Hoovers fiscal policy accelerated the decline. By reducing all income tax rates by 1 percent due to the ongoing budget surpluses, the surplus turned into a deficit that grew rapidly as the economy contracted, by reducing household disposable income, the household spending also reduced resulting in further decline in the economy.
The federal expansionary monetary policy resulted in bank runs and bank failure; and American dollars began to be redeemed for gold as the gold outflow resumed. This resulted in the financial conditions worsening because the public increasingly held more currency and fewer deposits, and as bank built up their excess reserves which were far too small to stop the fall in money supply.
Compounding the error of high-grade tariffs, colossal subsidies and deflating monetary policy, the Revenue Act policy was passed in1932 which doubled the income tax. Because of the declining revenues and increasing welfare appeal, the strain on the cities drove multifarious municipalities to the edge hindering the depression recovery process.
Civil Work Administration (CWA) was created to generate jobs for the unemployed especially in the high paying construction arena however it resulted in large opposition cost to the government hence prolonging the recovery of the great depression.
Informal policies against hiring the female gender, the minorities and workers over the age of 45 or those not attained the age of 18 were reduced which pushed individuals to work harder resulting in increase in new factories hence a decrease in unemployment which also resulted to recovery from the great depression.
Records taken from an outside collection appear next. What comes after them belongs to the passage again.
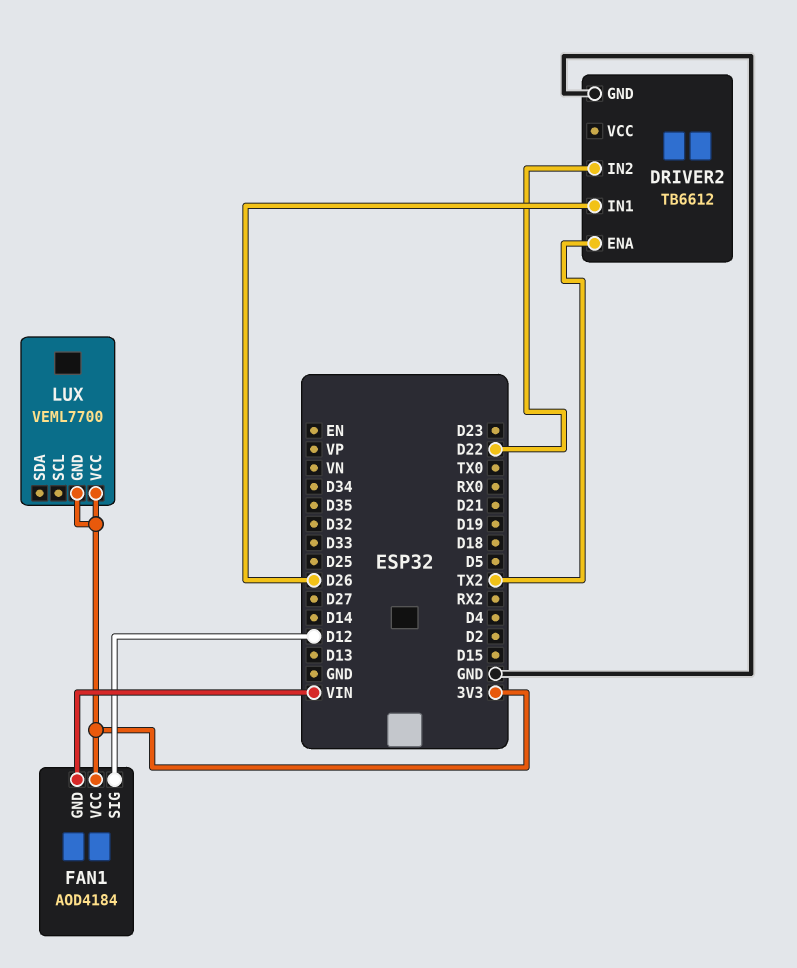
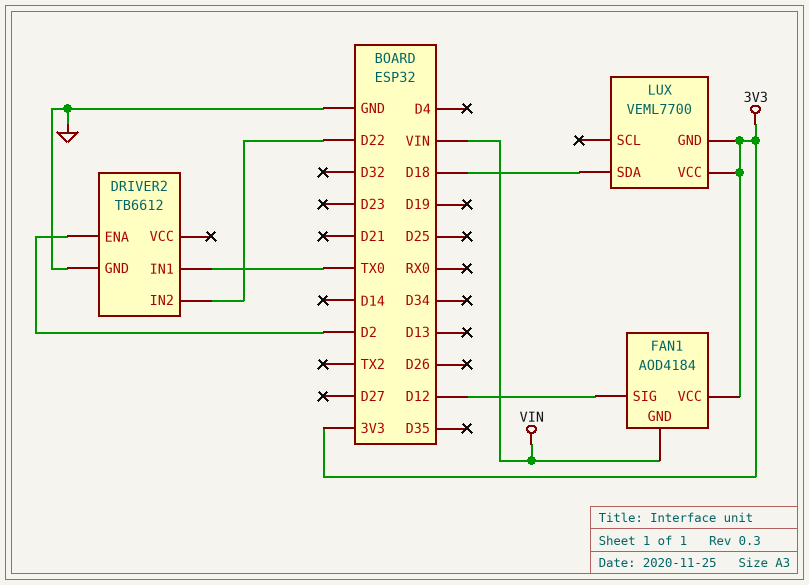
DRIVER2 pin ENA: TX2 -> D2
DRIVER2 pin IN1: D26 -> TX0
LUX pin SDA: none -> D18

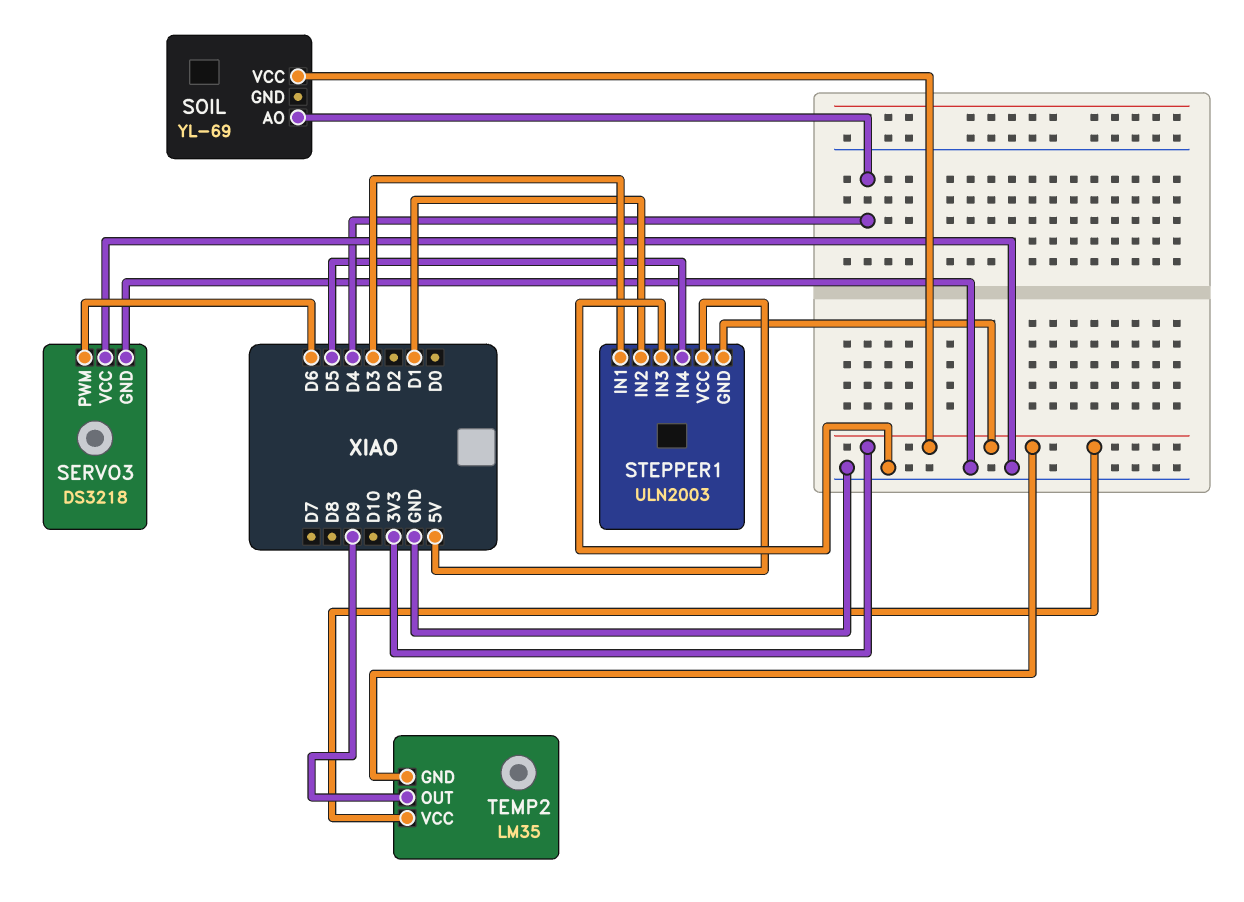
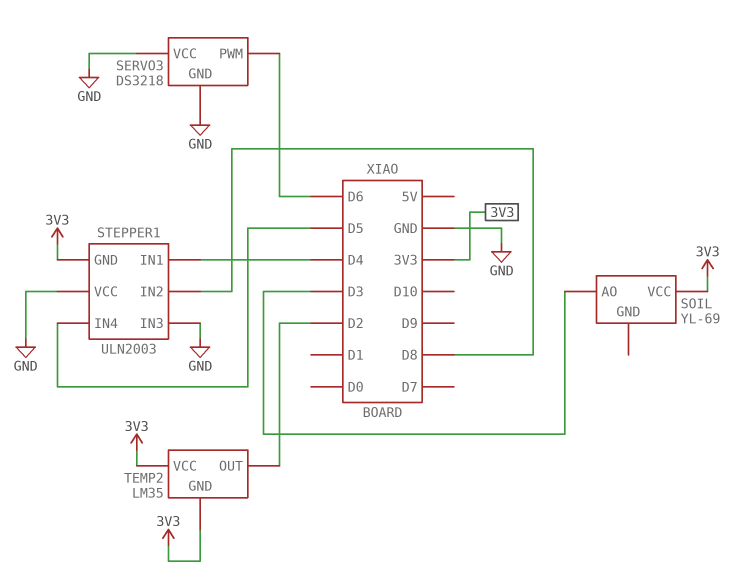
SOIL pin AO: D4 -> D3
STEPPER1 pin IN1: D3 -> D4
STEPPER1 pin IN2: D1 -> D8
STEPPER1 pin VCC: 5V -> GND
TEMP2 pin OUT: D9 -> D2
The Civilian Conservation Corps (CCC) policy made young men live in work camps where they worked and their paychecks were sent home to their families. This resulted in building of many public works, structures and trails all over the country. This policy in turn helped in recovery from the great economic depression experienced at the time. The Federal Housing Administration (FHA) was created by the government to battle the housing crisis. The FHA was to regulate mortgages and housing conditions.